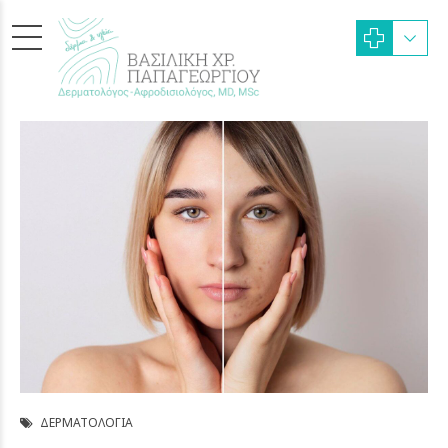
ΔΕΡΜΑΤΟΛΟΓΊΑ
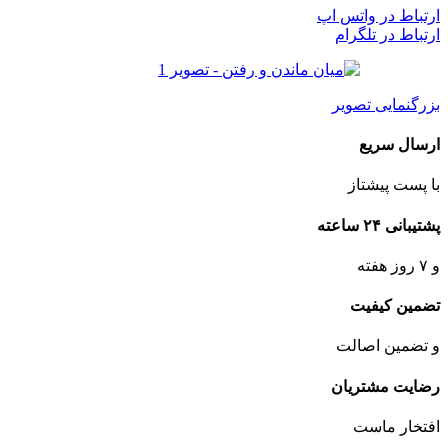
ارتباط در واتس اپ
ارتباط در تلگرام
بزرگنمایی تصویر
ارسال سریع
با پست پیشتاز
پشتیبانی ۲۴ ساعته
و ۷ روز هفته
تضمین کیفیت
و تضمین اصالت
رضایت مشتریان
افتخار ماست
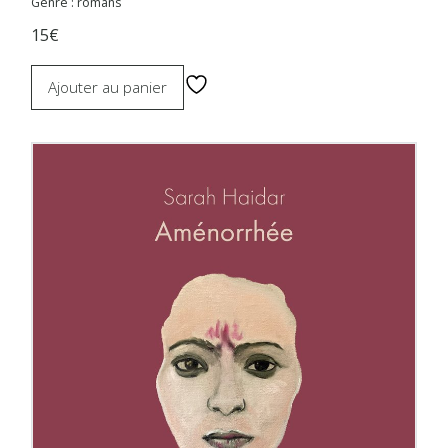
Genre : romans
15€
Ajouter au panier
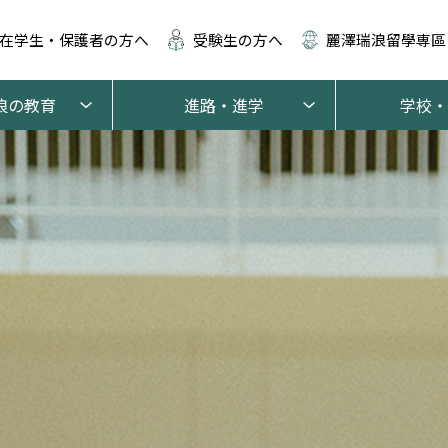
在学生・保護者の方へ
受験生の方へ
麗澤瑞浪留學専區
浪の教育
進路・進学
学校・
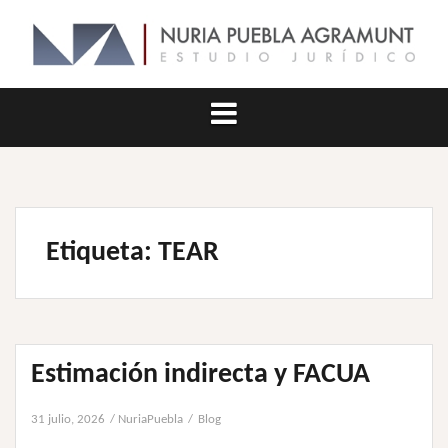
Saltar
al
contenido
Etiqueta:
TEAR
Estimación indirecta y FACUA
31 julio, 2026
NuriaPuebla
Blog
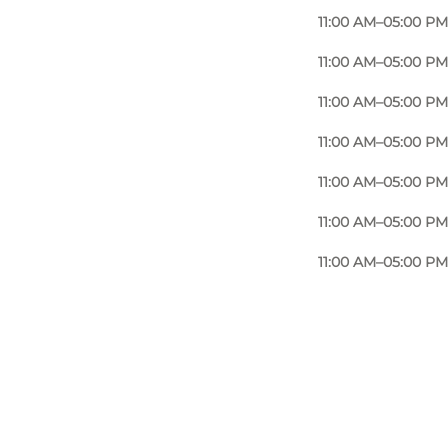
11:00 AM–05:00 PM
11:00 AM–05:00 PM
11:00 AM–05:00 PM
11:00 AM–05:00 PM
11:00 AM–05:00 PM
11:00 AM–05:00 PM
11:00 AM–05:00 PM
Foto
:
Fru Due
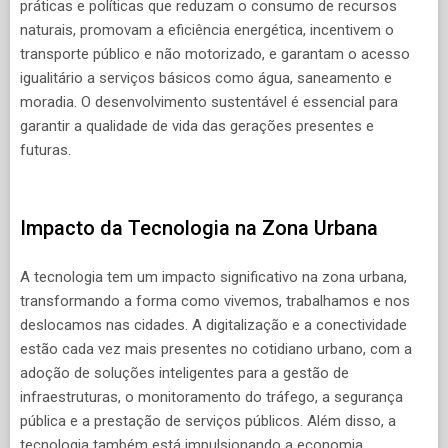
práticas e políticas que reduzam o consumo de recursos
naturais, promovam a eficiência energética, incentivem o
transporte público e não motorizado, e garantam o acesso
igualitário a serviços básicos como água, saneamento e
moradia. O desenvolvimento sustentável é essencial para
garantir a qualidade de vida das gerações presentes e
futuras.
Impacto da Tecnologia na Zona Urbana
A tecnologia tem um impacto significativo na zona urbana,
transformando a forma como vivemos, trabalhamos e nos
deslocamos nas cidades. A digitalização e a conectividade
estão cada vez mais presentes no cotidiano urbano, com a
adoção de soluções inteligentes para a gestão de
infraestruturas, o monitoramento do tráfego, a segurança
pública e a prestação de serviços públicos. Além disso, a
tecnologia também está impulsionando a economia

----------

Which lines in the rows above contain the string "presentes"? Select and copy each of those lines, treating uppercase and lowercase as different.

garantir a qualidade de vida das gerações presentes e
estão cada vez mais presentes no cotidiano urbano, com a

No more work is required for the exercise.